How to quantify our progress?
Should we count how many aquatic animals are positively affected?
Since our project aims to contribute to a large-scale cultural change, so that in the long run, thousands of billions of aquatic animals will be spared intense suffering, one might want to quantify how many aquatic animals are positively affected by this campaign each year (at least this is a metric that we have already been asked for by a funder). It seems interesting to us to make public the thoughts we have had on this question. Even if we think that WoDEF actions play a worthwhile and supportive role in the movement, we understand and share the desire to quantify their impact.
We have asked for help from organizations and individuals who seemed relevant to the topic, including Faunalytics, Animal Ethics, Effective Altruism France and the data scientist Harish Sethu. The consensus was that it is very difficult to produce such an estimate. For instance, the latter said that “Something as complex as a rising social movement relies on thousands of varied actions over multiple decades, and it can be extremely difficult to quantify the impact of any one or any set of them accurately, especially over the long term.”
We have come to the conclusion that it is beyond our means to evaluate our impact in terms of numbers of individuals affected positively by our project, or even that it could result in misleading numbers. Indeed, we take a long-term approach, so the impact of our actions is not designed to be measured by short-term metrics. The actions organized for the World Day are of cultural nature, whose aim is to influence people's attitudes in order to provoke social and political changes in the next decades. Political science teaches us that major reforms in our societies rarely happen without popular support, that this support depends, among other things, on what people think, and that their ideas are influenced by collective mobilizations such as campaigns (among other sources of influence), over several decades. Moreover, as Animal Ethics recommended us to point out, most animals will live not in the very near future, but in the long-term, and our actions now can impact how their situation will be. This concerns a very large number of animals that it is not possible to count without ending up with an estimate “likely to be highly imprecise, with confidence intervals large enough to render them meaningless” (Harish Sethu). However, it seems to us that we are not alone in considering it crucial to work on cultural change. Andrea Polanco, Research Scientist at Faunalytics, tells us for example: “I agree with your theory of change that changing individual attitudes can increase public support of an issue, which can then positively impact institutional outcomes and long-term change.”
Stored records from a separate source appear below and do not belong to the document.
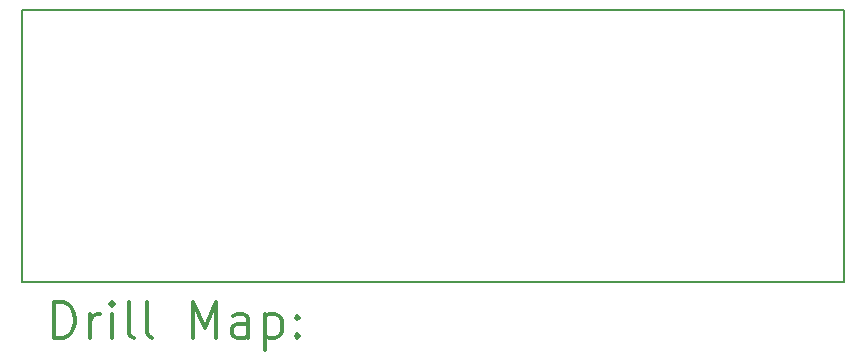
<source format=gbr>
%FSLAX45Y45*%
G04 Gerber Fmt 4.5, Leading zero omitted, Abs format (unit mm)*
G04 Created by KiCad (PCBNEW 5.1.5+dfsg1-2~bpo10+1) date 2020-03-24 15:05:40*
%MOMM*%
%LPD*%
G04 APERTURE LIST*
%TA.AperFunction,Profile*%
%ADD10C,0.200000*%
%TD*%
%ADD11C,0.200000*%
%ADD12C,0.300000*%
G04 APERTURE END LIST*
D10*
X12275000Y-9919000D02*
X19237000Y-9919000D01*
X12275000Y-12220000D02*
X12275000Y-9919000D01*
X19237000Y-9919000D02*
X19237000Y-12220000D01*
X19237000Y-12220000D02*
X12275000Y-12220000D01*
D11*
D12*
X12551428Y-12695714D02*
X12551428Y-12395714D01*
X12622857Y-12395714D01*
X12665714Y-12410000D01*
X12694286Y-12438571D01*
X12708571Y-12467143D01*
X12722857Y-12524286D01*
X12722857Y-12567143D01*
X12708571Y-12624286D01*
X12694286Y-12652857D01*
X12665714Y-12681429D01*
X12622857Y-12695714D01*
X12551428Y-12695714D01*
X12851428Y-12695714D02*
X12851428Y-12495714D01*
X12851428Y-12552857D02*
X12865714Y-12524286D01*
X12880000Y-12510000D01*
X12908571Y-12495714D01*
X12937143Y-12495714D01*
X13037143Y-12695714D02*
X13037143Y-12495714D01*
X13037143Y-12395714D02*
X13022857Y-12410000D01*
X13037143Y-12424286D01*
X13051428Y-12410000D01*
X13037143Y-12395714D01*
X13037143Y-12424286D01*
X13222857Y-12695714D02*
X13194286Y-12681429D01*
X13180000Y-12652857D01*
X13180000Y-12395714D01*
X13380000Y-12695714D02*
X13351428Y-12681429D01*
X13337143Y-12652857D01*
X13337143Y-12395714D01*
X13722857Y-12695714D02*
X13722857Y-12395714D01*
X13822857Y-12610000D01*
X13922857Y-12395714D01*
X13922857Y-12695714D01*
X14194286Y-12695714D02*
X14194286Y-12538571D01*
X14180000Y-12510000D01*
X14151428Y-12495714D01*
X14094286Y-12495714D01*
X14065714Y-12510000D01*
X14194286Y-12681429D02*
X14165714Y-12695714D01*
X14094286Y-12695714D01*
X14065714Y-12681429D01*
X14051428Y-12652857D01*
X14051428Y-12624286D01*
X14065714Y-12595714D01*
X14094286Y-12581429D01*
X14165714Y-12581429D01*
X14194286Y-12567143D01*
X14337143Y-12495714D02*
X14337143Y-12795714D01*
X14337143Y-12510000D02*
X14365714Y-12495714D01*
X14422857Y-12495714D01*
X14451428Y-12510000D01*
X14465714Y-12524286D01*
X14480000Y-12552857D01*
X14480000Y-12638571D01*
X14465714Y-12667143D01*
X14451428Y-12681429D01*
X14422857Y-12695714D01*
X14365714Y-12695714D01*
X14337143Y-12681429D01*
X14608571Y-12667143D02*
X14622857Y-12681429D01*
X14608571Y-12695714D01*
X14594286Y-12681429D01*
X14608571Y-12667143D01*
X14608571Y-12695714D01*
X14608571Y-12510000D02*
X14622857Y-12524286D01*
X14608571Y-12538571D01*
X14594286Y-12524286D01*
X14608571Y-12510000D01*
X14608571Y-12538571D01*
M02*

</source>
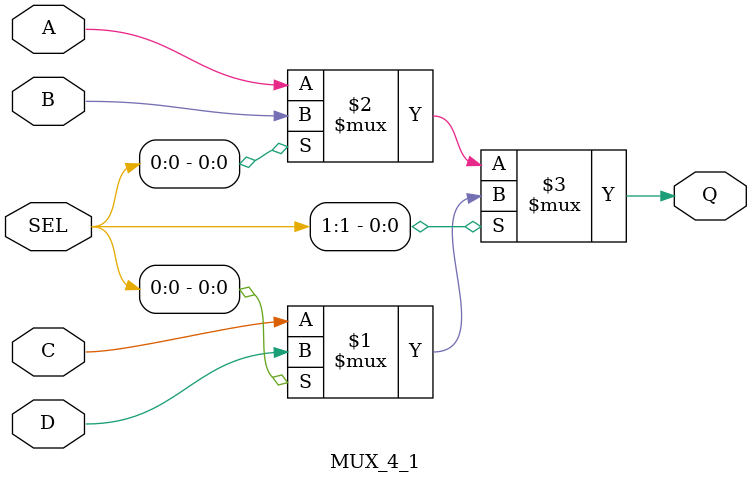
<source format=v>
`timescale 1ns / 1ps

module MUX_4_1 #(
  parameter BITS_NUM = 1
) (
  input [BITS_NUM-1:0] A,
  input [BITS_NUM-1:0] B,
  input [BITS_NUM-1:0] C,
  input [BITS_NUM-1:0] D,
  input [1:0] SEL,
  output [BITS_NUM-1:0] Q
);

  assign Q = SEL[1] ? (SEL[0] ? D : C) : (SEL[0] ? B : A); 

endmodule

</source>
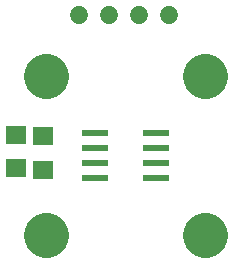
<source format=gts>
G04 ( created by brdgerber.py ( brdgerber.py v0.1 2014-03-12 ) ) date 2020-10-03 00:10:21 EDT*
G04 Gerber Fmt 3.4, Leading zero omitted, Abs format*
%MOIN*%
%FSLAX34Y34*%
G01*
G70*
G90*
G04 APERTURE LIST*
%ADD10C,0.1500*%
%ADD11R,0.0866X0.0236*%
%ADD13C,0.0600*%
%ADD12R,0.0709X0.0629*%
G04 APERTURE END LIST*
G54D10*
D10*
G01X-30505Y14045D02*
G01X-30505Y14045D01*
D10*
G01X-35795Y14045D02*
G01X-35795Y14045D01*
D10*
G01X-35795Y08755D02*
G01X-35795Y08755D01*
D10*
G01X-30505Y08755D02*
G01X-30505Y08755D01*
D11*
X-34173Y11650D03*
D11*
X-32127Y11650D03*
D11*
X-34173Y12150D03*
D11*
X-34173Y11150D03*
D11*
X-34173Y10650D03*
D11*
X-32127Y12150D03*
D11*
X-32127Y11150D03*
D11*
X-32127Y10650D03*
D12*
X-36800Y10991D03*
D12*
X-36800Y12109D03*
D13*
G01X-34700Y16100D02*
G01X-34700Y16100D01*
D13*
G01X-33700Y16100D02*
G01X-33700Y16100D01*
D13*
G01X-32700Y16100D02*
G01X-32700Y16100D01*
D13*
G01X-31700Y16100D02*
G01X-31700Y16100D01*
D12*
X-35900Y10941D03*
D12*
X-35900Y12059D03*
M02*

</source>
We could have tried to make an estimate by calculating this way: If X number of people attended the actions organized during the World Day and Y percent of these people reduced or stopped eating aquatic animals, then we could assert that Z aquatic animals were positively influenced by this project. However, we believe that even an estimate like this one would not be able to highlight the impact that our project has and would be extremely imprecise, so much so that there would be few benefits in doing it. Furthermore, our focus is not much on individual dietary changes but mainly on cultural and political change. A person who is more aware of the suffering of aquatic animals and would be willing to sign petitions or get involved to help improve or ban certain practices – such as banning the sale of live crustaceans, banning live scalding, improving water quality in aquaculture, etc. – is already having a positive impact on aquatic animals without necessarily reducing their consumption of aquatic animals.
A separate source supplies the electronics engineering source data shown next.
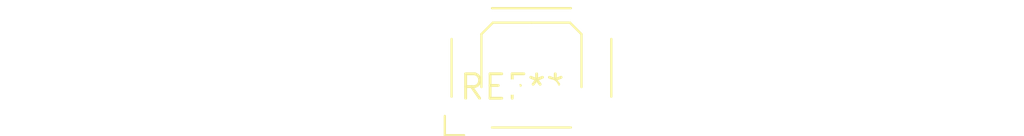
<source format=kicad_pcb>
(kicad_pcb (version 20240108) (generator pcbnew)

  (general
    (thickness 1.6)
  )

  (paper "A4")
  (layers
    (0 "F.Cu" signal)
    (31 "B.Cu" signal)
    (32 "B.Adhes" user "B.Adhesive")
    (33 "F.Adhes" user "F.Adhesive")
    (34 "B.Paste" user)
    (35 "F.Paste" user)
    (36 "B.SilkS" user "B.Silkscreen")
    (37 "F.SilkS" user "F.Silkscreen")
    (38 "B.Mask" user)
    (39 "F.Mask" user)
    (40 "Dwgs.User" user "User.Drawings")
    (41 "Cmts.User" user "User.Comments")
    (42 "Eco1.User" user "User.Eco1")
    (43 "Eco2.User" user "User.Eco2")
    (44 "Edge.Cuts" user)
    (45 "Margin" user)
    (46 "B.CrtYd" user "B.Courtyard")
    (47 "F.CrtYd" user "F.Courtyard")
    (48 "B.Fab" user)
    (49 "F.Fab" user)
    (50 "User.1" user)
    (51 "User.2" user)
    (52 "User.3" user)
    (53 "User.4" user)
    (54 "User.5" user)
    (55 "User.6" user)
    (56 "User.7" user)
    (57 "User.8" user)
    (58 "User.9" user)
  )

  (setup
    (pad_to_mask_clearance 0)
    (pcbplotparams
      (layerselection 0x00010fc_ffffffff)
      (plot_on_all_layers_selection 0x0000000_00000000)
      (disableapertmacros false)
      (usegerberextensions false)
      (usegerberattributes false)
      (usegerberadvancedattributes false)
      (creategerberjobfile false)
      (dashed_line_dash_ratio 12.000000)
      (dashed_line_gap_ratio 3.000000)
      (svgprecision 4)
      (plotframeref false)
      (viasonmask false)
      (mode 1)
      (useauxorigin false)
      (hpglpennumber 1)
      (hpglpenspeed 20)
      (hpglpendiameter 15.000000)
      (dxfpolygonmode false)
      (dxfimperialunits false)
      (dxfusepcbnewfont false)
      (psnegative false)
      (psa4output false)
      (plotreference false)
      (plotvalue false)
      (plotinvisibletext false)
      (sketchpadsonfab false)
      (subtractmaskfromsilk false)
      (outputformat 1)
      (mirror false)
      (drillshape 1)
      (scaleselection 1)
      (outputdirectory "")
    )
  )

  (net 0 "")

  (footprint "Harwin_LTek-Male_2x02_P2.00mm_Vertical_StrainRelief" (layer "F.Cu") (at 0 0))

)

</source>
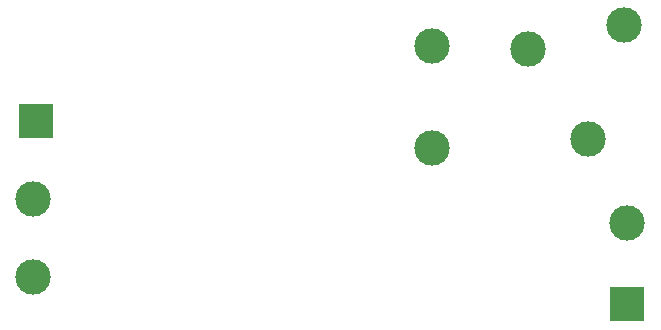
<source format=gbl>
G04 #@! TF.FileFunction,Copper,L2,Bot,Signal*
%FSLAX46Y46*%
G04 Gerber Fmt 4.6, Leading zero omitted, Abs format (unit mm)*
G04 Created by KiCad (PCBNEW 4.0.6) date Wed May 24 16:37:17 2017*
%MOMM*%
%LPD*%
G01*
G04 APERTURE LIST*
%ADD10C,0.100000*%
%ADD11C,3.000000*%
%ADD12R,3.000000X3.000000*%
G04 APERTURE END LIST*
D10*
D11*
X84328000Y-58420000D03*
X84328000Y-51816000D03*
D12*
X84582000Y-45212000D03*
D11*
X118110000Y-38862000D03*
X118110000Y-47498000D03*
X131318000Y-46736000D03*
D12*
X134620000Y-60706000D03*
D11*
X134620000Y-53848000D03*
X126238000Y-39116000D03*
X134366000Y-37084000D03*
M02*

</source>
How to measure our progress, then?
We are still thinking about the relevant metrics to assess to what extent we are contributing positively to cultural change, and to what extent this cultural change is actually helping to achieve our long-term goal.
In the conclusion of Animal Charity Evaluators’ Protest Intervention Report from March 2018, it states that “In short, we think that the most effective protests are those that are conducted professionally (i.e., with a strategy for making a visual impact and a designated individual on site to speak with the press), with a specific target and a specific ‘ask’ ”. Several actions carried out as part of WoDEF fall under this definition of the most effective protests, or at least come close to it in terms of defining a specific demand for a well identified target, which leads us to believe that we are already making progress in the right direction.
For instance, in 2022:
- Manitoba Animal Save organized an action against the sale of live lobsters in Winnipeg grocery stores.
- PETA Deutschland carried out an action against the aquaculture farm that was being built in Malchow.
- We ourselves are encouraging our partners to target, among others, aquaculture farms. A member of our team was invited to speak during a podcast made specifically for WoDEF. During this interview, she spoke about the salmon farms that were supposed to be built in France. The other speaker, Amandine Sanvisens, talked a lot about the octopus farm project planned in Spain.
- Aquaculture farms were the theme of WoDEF 2021 and demonstrations were held in Boulogne to demand the banning of the huge salmon farm that Pure Salmon wanted to build (about 2 million salmons were expected to be raised and killed there each year).
The metric that could be defined here is the number of actions organized each year that meet the definition mentioned above. For the time being, we do not claim to carry out such an exhaustive count, as this would imply to objectify precisely according to which criteria an action is considered professional (for example, when is the target considered enough specific for the action to match the definition mentioned?). Yet we do not have the resources, at the moment, to carry out such a meticulous evaluation work.
We are working to collect more and more data on the impact our communication is having on partner organizations and their audiences, which is another aspect on which we can build metrics:
- number of activists involved in each organization who would not have addressed the topic of aquatic animals without us,
- number of people reached by their actions,
- number of press articles generated,
- number of people exposed to press articles reporting on the actions,
- number of existing campaigns redesigned to better address aquatic animal issues as a result of our intervention,
- number of new actions organized to address aquatic animal issues as a result of our intervention beyond just WoDEF…
These are admittedly not direct indicators of the number of individuals affected or years of suffering avoided, but they should at least help to compare our work with that of other organizations dealing with cultural change.